Red Butterfly
In spite of Rony’s voluntary confession, the policemen wanted some solid evidence for the
murder . They questioned him further,
“Why did you do this boy?”
There was no answer from Rony. Instead, he
pointed at a canvas with a butterfly painted in red.
The policemen looked perplexed, while fastening
a handcuff onto Rony’s feeble hands.
He stood there disoriented with a contemptuous
smile.
Rony’s mother wrote this in his journal, ‘Every
color has a strange story to tell, allow it to express them to the world.’ It
was his mother who taught him to paint his thoughts onto the canvas. Every
vague painting brought to him colorful butterflies and his wide eyes set them
free into the sky. His father, a busy man, found no time to appreciate Rony’s
artistic experiments. He shunned it as a waste of time and money. Nevertheless,
his only audience was his dumb mother who was muted by nature for some strange
reason. She loved red color, and this was transmitted to Rony as he too fell
for the same color. His father had no time for the family, for he wanted to
accumulate wealth by hook or by crook. Physically and emotionally Rony kept
himself aloof from his father, who demanded a lot from him. He never liked to
hear his ornery father talking badly about his mother, for his father often
complained about her inability to speak, he even called her a dumb statue. His
mother was often found disoriented, she chose to stay put in a placid state
smiling at all the slanders directed to her. But her eyes often wore a red veil
probably hiding her speech with much travail, while she had mastered her
communication through eyes for her only son.
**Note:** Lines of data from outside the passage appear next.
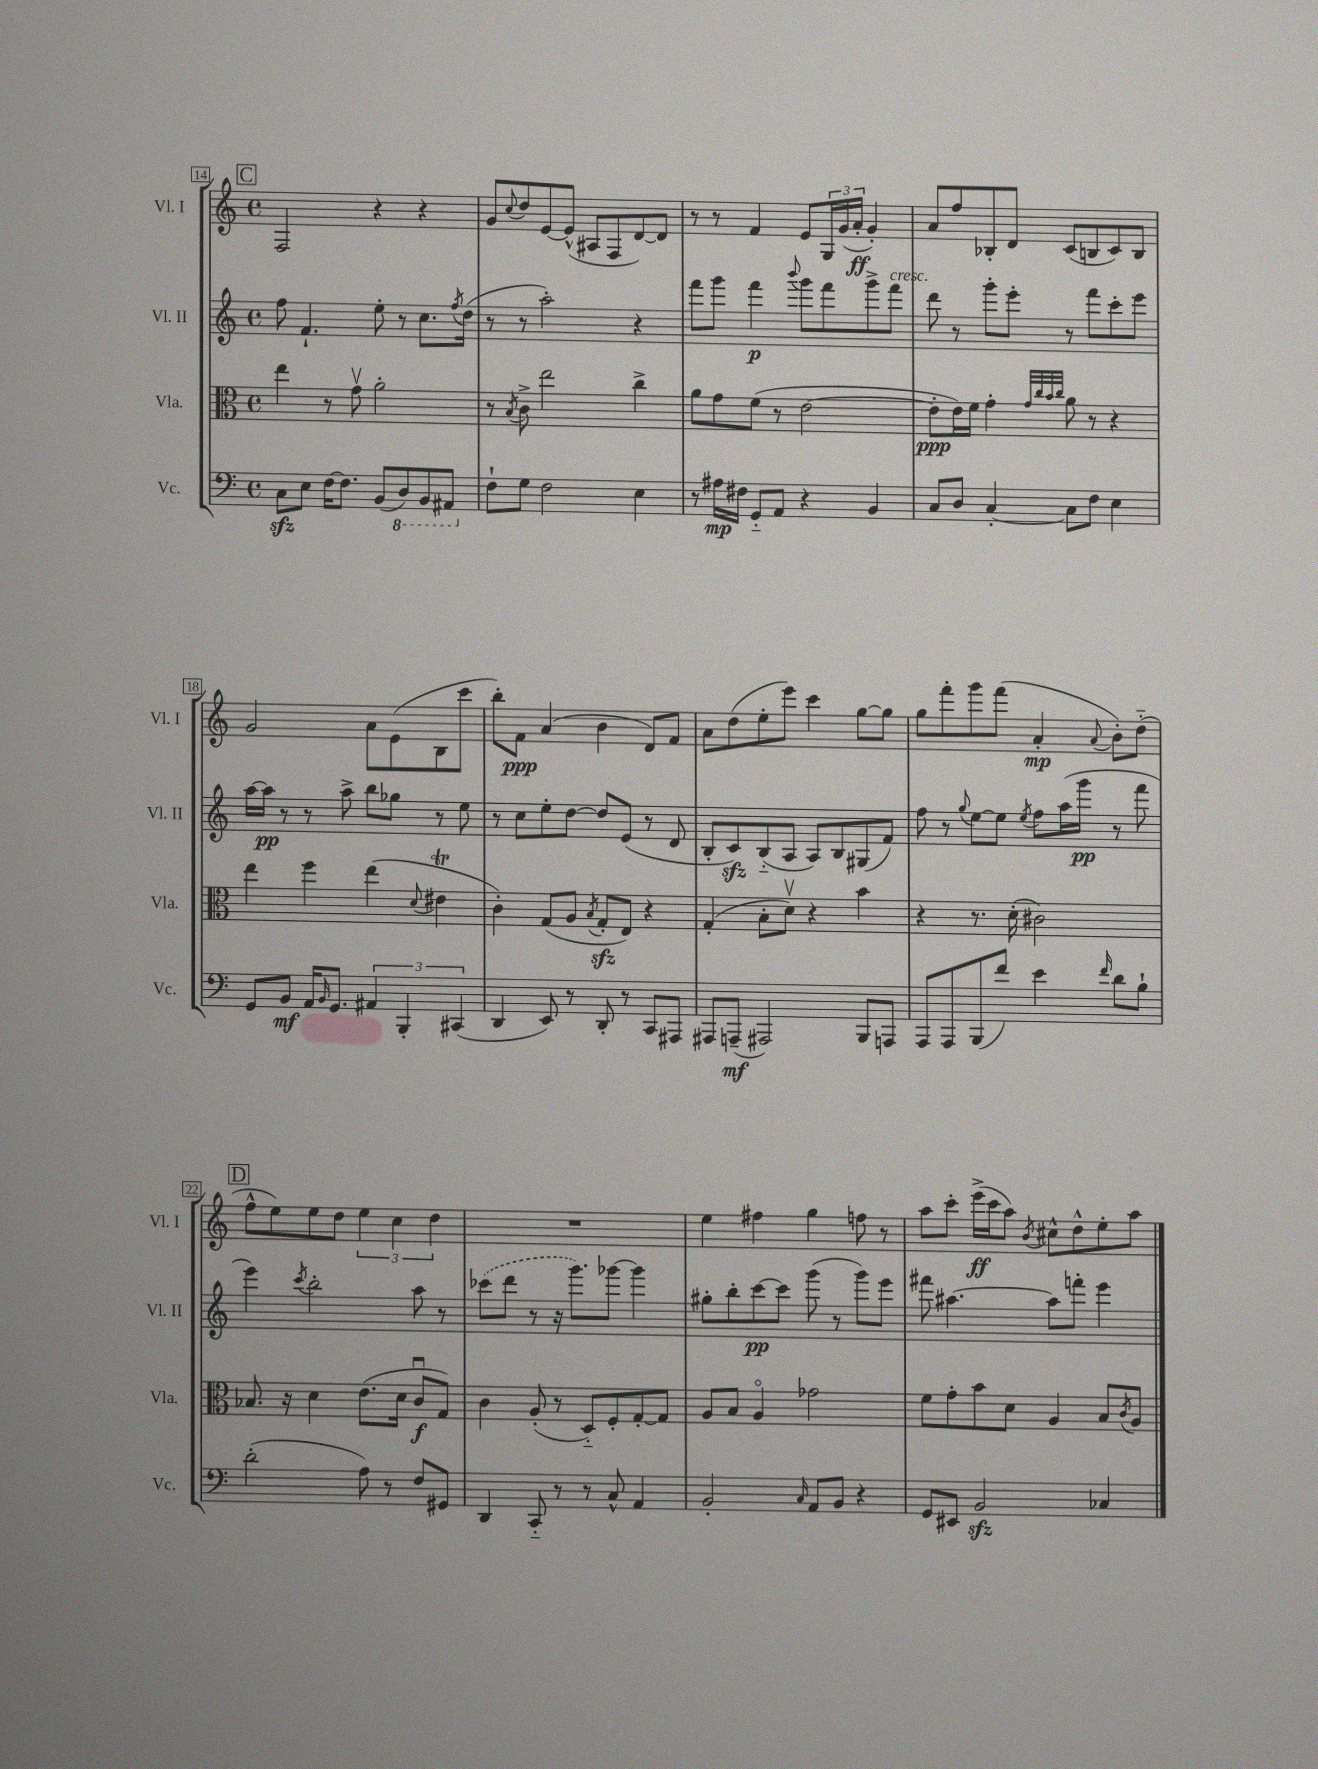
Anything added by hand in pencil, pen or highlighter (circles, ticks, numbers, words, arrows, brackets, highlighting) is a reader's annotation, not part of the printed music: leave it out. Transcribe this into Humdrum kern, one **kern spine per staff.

**kern	**kern	**kern	**kern
*staff4	*staff3	*staff2	*staff1
*clefF4	*clefC3	*clefG2	*clefG2
*k[]	*k[]	*k[]	*k[]
*M4/4	*M4/4	*M4/4	*M4/4
*met(c)	*met(c)	*met(c)	*met(c)
8C	4ee	8ff	2F
8E	.	4.f`	.
[16F	8r	.	.
8.F]	.	.	.
.	8gv	.	.
(8BB	2a'	8ee'	4r
8DD)	.	8r	.
8BBB	.	8.cc	4r
8AAA#	.	.	.
.	.	8qff	.
.	.	(16dd	.
=	=	=	=
8F`	8r	8r	8g
.	8qB	.	8qqcc
8G	8c^	8r	8dd
2F	2ee	2aa')	[8e
.	.	.	(8e^^]
.	.	.	8A#
.	.	.	8F
4E	4cc^	4r	[8d)
.	.	.	8d]
=	=	=	=
8r	8a	8fff	8r
16A#	8g	8ggg	8r
16F#	.	.	.
8GG'~	(8f	4fff	4f
8AA	8r	.	.
.	.	8qqbbb	.
4r	[2e	8ggg	8e
.	.	8fff	24G
.	.	.	(24g
.	.	.	24a'
4BB	.	8ggg^	4g')
.	.	8fff	.
=	=	=	=
8C	8e']	8ddd	8a
8D	16e)	8r	8ff
.	16f	.	.
[4C'	4g'	8ggg'	8B-'
.	.	8eee'	8d
.	32qqg	.	.
.	32qqcc	.	.
.	32qqb	.	.
.	32qqcc	.	.
8C]	8a	8r	(8c
8F	8r	8fff	8B
4E	4r	8ccc'	8c)
.	.	8eee	8B
=	=	=	=
8GG	4ee	[16aa	2g
.	.	16aa]	.
8BB	.	8r	.
16AA	4ff	8r	.
16qqBB	.	.	.
8.GG	.	.	.
.	.	8aa^	.
6AA#	(4ee	8bb	8a
.	.	8gg-	(8e
6BBB'	.	.	.
.	8qqd	.	.
.	4e#	8r	8B
(6CC#	.	.	.
.	.	8ee	8ccc
=	=	=	=
4DD	4c')	8r	8bb')
.	.	8cc	8f
8EE)	(8G	8ee'	(4a
8r	8A	[8dd	.
.	8qB	.	.
8DD'	8G'	8dd]	4b
8r	8E)	(8e	.
8CC	4r	8r	8d)
8AAA#	.	8d	8f
=	=	=	=
8AAA#	(4G'	8B'	8a
(8AAA~	.	8c)	(8dd
2AAA#)	8B'	(8B'~	8ee'
.	8dv)	8A	8eee)
.	4r	8A)	4ccc
.	.	8B	.
8BBB	4b	(8G#	[8gg
8AAA	.	8f)	8gg]
=	=	=	=
8AAA	4r	8ff	8gg
8AAA	.	8r	8fff'
.	.	8qqgg	.
(8BBB	8.r	[8ee	8ggg
8f)	.	8ee]	(8fff
.	(16d'	.	.
.	.	8qee	.
4e	2c#)	8ff	4a'
.	.	(16aa	.
.	.	16ggg	.
16qqf	.	.	8qqa
8d	.	8r	8b')
8B`	.	8fff	(8dd'~
=	=	=	=
(2d'	8.B-	4eee)	8ff^^
.	.	.	8ee)
.	16r	.	.
.	.	8qccc	.
.	4d	2bb'	8ee
.	.	.	8dd
8A)	(8.e	.	6ee
8r	.	.	.
.	.	.	6cc
.	16d	.	.
8F	8cu	8aa	.
.	.	.	6dd
8GG#	8G)	8r	.
=	=	=	=
4DD	4c	(8ccc-	1r
.	.	8ddd	.
8CC'~	(8A'	8r	.
8r	8r	16r	.
.	.	8.ggg)	.
8r	8D'~)	.	.
8C^^	8F'	[8ggg-	.
4AA	[8G'	4ggg-]	.
.	8G]	.	.
=	=	=	=
2BB'	8A	8gg#'	4ee
.	8B	8bb'	.
.	4Ao	[8ccc	4ff#
.	.	8ccc]	.
16qqC	.	.	.
8AA	2g-	(8ggg	4gg
8BB	.	8r	.
4r	.	8ggg)	8ff
.	.	8eee	8r
=	=	=	=
8GG	8f	8fff#	8aa
8EE#	8g'	[4.aa#	8ccc'
2BB	8b	.	(16eee^
.	.	.	16ccc
.	8d	.	8aa)
.	.	.	8qb
.	4A	8aa#]	8cc#^^
.	.	8fff'	8dd^^
4C-	8B	4eee	8ee'
.	8qc	.	.
.	8A	.	8aa
==	==	==	==
*-	*-	*-	*-
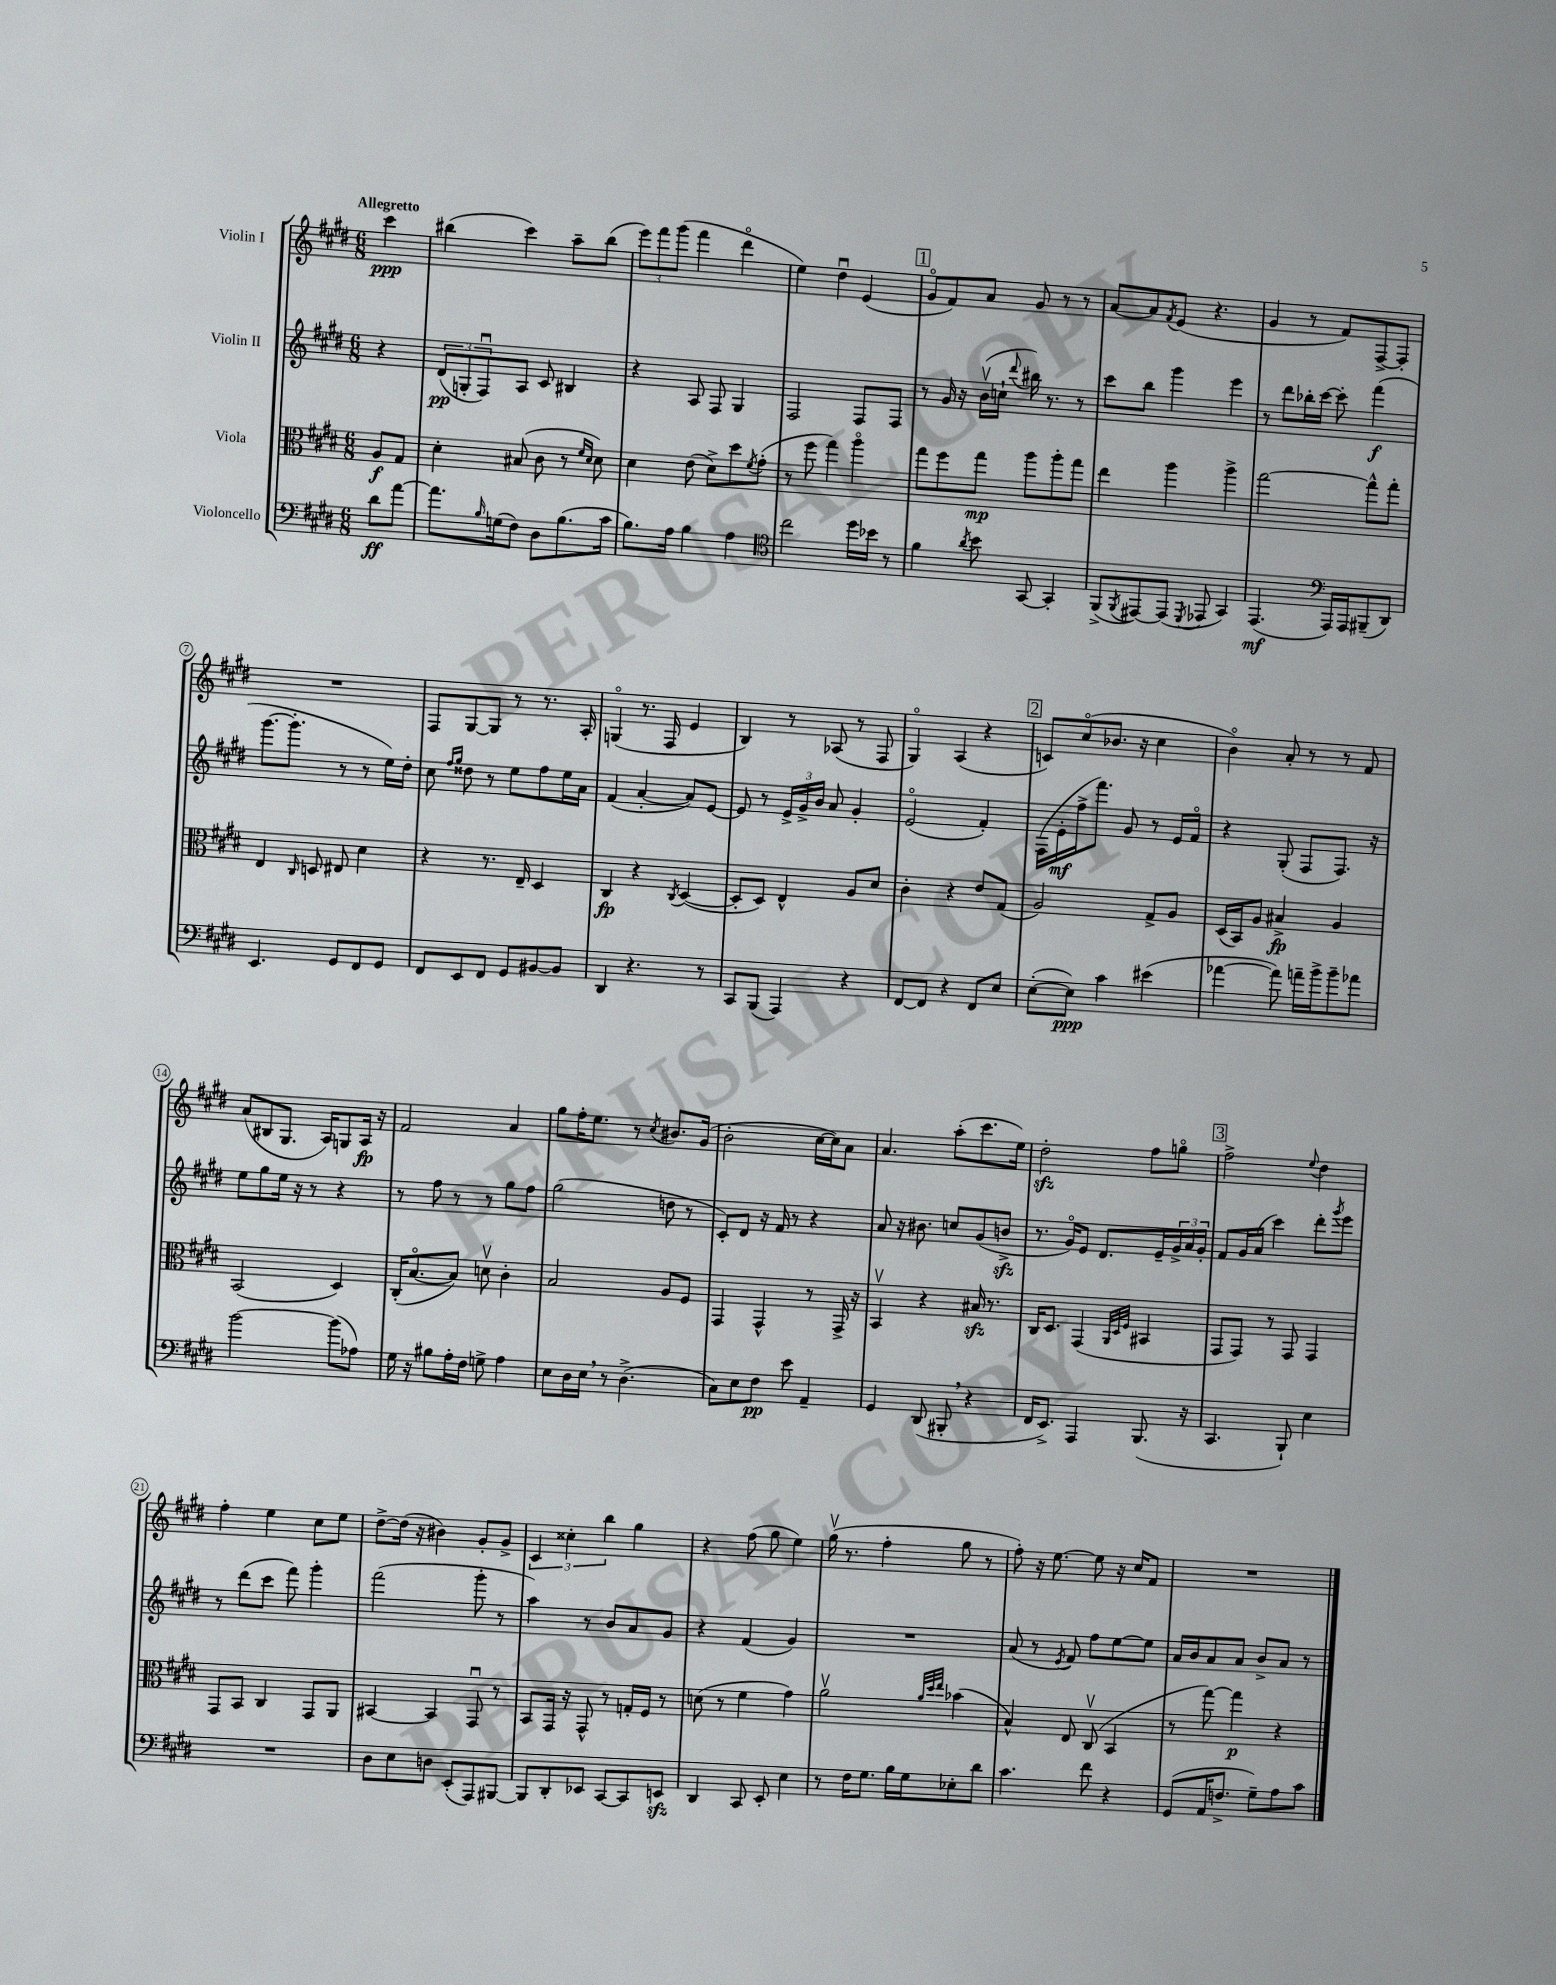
<<
\new StaffGroup <<
\new Staff = "s0" \with { instrumentName = "Violin I" } {
    \clef treble \key e \major \numericTimeSignature \time 6/8 \partial 4 \tempo "Allegretto"
    cis'''4\ppp |
    bis''4( cis'''4) a''8-- bis''8( |
    \tuplet 3/2 { e'''8) fis'''8 gis'''8( } fis'''4 dis'''4\flageolet |
    e''4) dis''4\downbow e'4( |
    \mark \markup { \box "1" } gis'8\flageolet fis'8) a'8 gis'8 r8 r8 |
    a'8~ a'8 \acciaccatura { fis'8 } e'8( r4. |
    gis'4 r8 fis'8) fis8~-> fis8-. |
    R2. |
    fis8 gis8~ gis8 r8 r8. a16-. |
    g4\flageolet( r8. fis16 e'4 |
    b4) r8 aes8( r8 fis8 |
    gis4\flageolet) a4( r4 |
    \mark \markup { \box "2" } c'8) cis''8\flageolet( bes'8. r16 cis''4 |
    b'4\flageolet) a'8-. r8 r8 fis'8 |
    a'8( bis8 gis8. a16) g8 a16\fp r16 |
    fis'2 a'4 |
    gis''8 fis''16-. e''8. r8 \acciaccatura { cis''8 } bis'8. gis'16( |
    b'2-. cis''16~ cis''16) a'8 |
    a'4. a''8-.( cis'''8. e''16) |
    dis''2-.\sfz fis''8 g''8\flageolet |
    \mark \markup { \box "3" } fis''2-> \appoggiatura { e''8 } dis''4 |
    fis''4-. e''4 cis''8 e''8 |
    dis''8~-> dis''16( r16 bis'4) gis'8-. gis'8-> |
    \tuplet 3/2 { cis'4 cisis''4-. b''4 } gis''4 |
    r4 fis''8( gis''8 e''4) |
    gis''16\upbow( r8. fis''4-. gis''8 r8 |
    fis''8-.) r16 e''8.~ e''8 r16 cis''16 fis'8 |
    R2. \bar "|." |
}
\new Staff = "s1" \with { instrumentName = "Violin II" } {
    \clef treble \key e \major \numericTimeSignature \time 6/8 \partial 4
    r4 |
    \tuplet 3/2 { dis'8\pp( g8-. fis8\downbow) } a8 cis'8 bis4 |
    r4 a8 fis8 gis4 |
    fis2 fis8 fis8 |
    \mark \markup { \box "1" } r8 gis'16 r16 b'16\upbow( c''16-! \appoggiatura { dis'''8 } bis''16) r8. r8 |
    cis'''8 b''8 gis'''4 e'''4 |
    r8 dis'''8 bes''16-. cis'''16~ cis'''8-. fis'''4\f( |
    gis'''8.~ gis'''8.-. r8 r8 e''16) dis''16-. |
    cis''8 \grace { fis''16 gis''16 } disis''8 r8 e''8 fis''8 e''16 a'16 |
    fis'4( a'4~-. a'8) e'8~ |
    e'8 r8 \tuplet 3/2 { e'16-> gis'16-> b'16 } a'8 gis'4-. |
    e'2\flageolet( fis'4-.) |
    \mark \markup { \box "2" } fis16( e'16-.\mf fis''16-> fis'''8.) gis'8 r8 e'16 fis'16\flageolet |
    r4 gis8-.( fis8 fis8.) r16 |
    e''8 gis''8 e''16 r16 r8 r4 |
    r8 fis''8 r8 r8 gis''8 fis''8 |
    gis''2( d''8 r8 |
    cis'8-.) dis'8 r16 fis'16 r8 r4 |
    a'8 r16 bis'8. c''8 gis'8( b'8->\sfz |
    r8. gis'16\flageolet) e'8 dis'8. e'16-- \tuplet 3/2 { gis'16-> a'16 gis'16-. } |
    \mark \markup { \box "3" } fis'8 gis'16 a'16( cis'''4) dis'''8-. \acciaccatura { gis'''8 } e'''8 |
    r8 dis'''8( cis'''8 fis'''8) gis'''4-. |
    fis'''2( gis'''8-. r8 |
    a''4) r8 b'8 a'8 gis'8 |
    r4 fis'4( gis'4) |
    R2. |
    a'8( r8 \acciaccatura { e'8 } fis'8) fis''8 e''8~ e''8 |
    a'16 b'16 a'8 a'8 b'8-> a'8 r8 \bar "|." |
}
\new Staff = "s2" \with { instrumentName = "Viola" } {
    \clef alto \key e \major \numericTimeSignature \time 6/8 \partial 4
    a8\f gis8 |
    dis'4-. bis8( cis'8 r8 \grace { fis'16 dis'16 } dis'8) |
    dis'4 e'8( dis'8->) dis''8 \acciaccatura { fis'8 } gis'8-.( |
    r8 fis''8 gis''4) a''4\flageolet |
    \mark \markup { \box "1" } gis''8 fis''8 gis''8\mp a''8 a''8-. gis''8 |
    e''4 a''4 a''4-> |
    gis''2~ gis''8-^ gis''8-. |
    e4 \grace { cis16 } d8 eis8 dis'4 |
    r4 r8. e16-- dis4 |
    cis4\fp r4 \acciaccatura { cis8 } dis4~( |
    dis8-. dis8) e4-^ a8 dis'8 |
    cis'4-. r4 e'8 gis8( |
    \mark \markup { \box "2" } a2) gis8-> a8 |
    dis16( b,16) a8 bis4->\fp a4 |
    b,2( dis4) |
    cis16-.( b8.~\flageolet b8) d'8\upbow cis'4-. |
    b2 a8 fis8 |
    gis,4 gis,4-^ r8 gis,16-> r16 |
    b,4\upbow r4 bis16\sfz r8. |
    cis16 dis8. gis,4( \grace { a,32 dis32 fis32 } bis,4 |
    \mark \markup { \box "3" } gis,8 gis,8) r8 gis,8 gis,4 |
    gis,8 b,8 cis4 gis,8 a,8 |
    bis,4~ bis,4 gis,8\downbow r8 |
    b,8 gis,16 r16 gis,8-^ r8 g16-. fis16 r8 |
    d'8( r8 fis'4 gis'4) |
    a'2\upbow \grace { a'32 dis''32 e''32 } bes'4( |
    b4-^) e8 cis8\upbow( b,4 |
    r8 gis''8~) gis''4\p r4 \bar "|." |
}
\new Staff = "s3" \with { instrumentName = "Violoncello" } {
    \clef bass \key e \major \numericTimeSignature \time 6/8 \partial 4
    dis'8\ff a'8~ |
    a'8. \grace { b16 } g16( fis8) dis8 b8.( cis'16 |
    b8.) a16 b4 a4 |
    \clef tenor cis''2 dis''16 bes'16 r8 |
    \mark \markup { \box "1" } fis'4 \acciaccatura { a'8 } b'8 gis,8~ gis,4-. |
    fis,8->( \acciaccatura { fis,8 } eis,8~) eis,8( \acciaccatura { dis,8 } ees,8 gis,4) |
    e,4.\mf( \clef bass a,,16) a,,16 bis,,8--( dis,8) |
    e,4. gis,8 fis,8 gis,8 |
    fis,8 e,8 fis,8 gis,8 bis,8~ bis,8 |
    dis,4 r4. r8 |
    cis,8 b,,8( a,,4) r4 |
    fis,8~ fis,8 r4 fis,8 e8 |
    \mark \markup { \box "2" } e8~-.( e8\ppp) cis'4 eis'4( |
    aes'4~ aes'8) a'16-- b'16-> b'8-- aes'8 |
    b'2~ b'8( aes8) |
    gis16 r16 bis8 a16-. fis16 g8-> a4 |
    e8 dis16 e16 \breathe r8 dis4.->( |
    cis8) e8 fis8\pp e'8 a,4-- |
    gis,4 dis,8( bis,,8-. \breathe r4 |
    fis,16 e,8.->) a,,4 b,,8.( r16 |
    \mark \markup { \box "3" } cis,4. b,,8-!) e4 |
    R2. |
    dis8 e8 d8 e,8-.( a,,8) bis,,8~ |
    bis,,8 dis,8-. ees,8 cis,8~ cis,8 e,8\sfz |
    dis,4 cis,8 e,8-. e4 |
    r8 fis16 gis8. b16 gis16 ees8-. dis'8 |
    cis'4. fis'8 r4 |
    gis,8( a,16 f8.-> gis8--) a8 cis'8 \bar "|." |
}
>>
>>
\layout { \context { \Score \override BarNumber.stencil = #(make-stencil-circler 0.1 0.3 ly:text-interface::print) } }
One day it was literally pouring down and the
moon went hiding behind the long hairs of the pelting rain. The storm cloud refused
to give up its fury, for it rained cats and dogs as if to quench the thirst of
the earth. Rony was trying to give life to his canvas, with the rhythm of the
pattering sound of the rain. The palette was filled with isolated red color
combinations bidding to embrace the canvas in haste. Suddenly, a long creak
sound of the door outlasting the downpour hit his eardrums. He ran to the door
to confirm the trespasser leaving behind his unfinished work. But he saw his
father moving in completely drenched in the rain. His father looked weary and
dejected, and without saying a word he went into his room. Next day morning Rony
was woken up by the hubbub of the neighbors who had gathered around his house.
He overheard people saying about his father’s failure in his business. That led
him to end up his life swallowing few red tablets, ofcourse, leaving behind Rony and his
mother. Rony looked at his mother with a heavy heart, but she was very composed
and wore the same red veil in her eyes. She held him close to her, refusing to
weep for the premature loss of her husband. Rony saw his unfinished canvas
giggling at him from the corner of the drawing room while the body was taken
out for the last rites.
After the death of Rony’s father, he fell into
severe depression. The only antidote to keep him engaged was to encourage him
to paint. Rony’s mother bought him several canvases, and he painted all with
varied colors except red. From the very day of his father’s death, he refused
using red color, it never found a place in his palette thereof. His world was
reduced to his loving mother, dozens of paintbrushes, colorful paints and
canvases. His unfinished red butterfly on the canvas was dumped in the corner
of the room waiting to be touched again. It was a Saturday, Rony reached back from
school earlier than his usual time. As he stepped into his house, he heard his
mother’s deep groans. He rushed in anxiously only to see his mother being strangled
by one of his father’s business partners. She was gasping for breath, and her
inability to talk withheld the possibility to call for help. He saw her
collapsing like a bundle of cloth. With a loud cry Rony grabbed a chopper and hacked
off the intruder’s head. He fell on the floor dead and the warm blood gushed
out of his severed neck profusely. Rony was not deterred by the cold-blooded
murder he committed with ease. He rushed to the drawing room to fetch his
unfinished red butterfly. Sitting close to the corpse he dipped his brush into
the warm blood, Rony completed his red butterfly.
As he left his house handcuffed, people
gathered around saw him holding a canvas with a beautiful red butterfly close
to the chest. He repeated like a disoriented man,
“Indeed, every color has a strange story to
tell to the world, so did the red.”
People gathered around to see him off sobbed quietly
and said, “He always loved Red Butterflies.”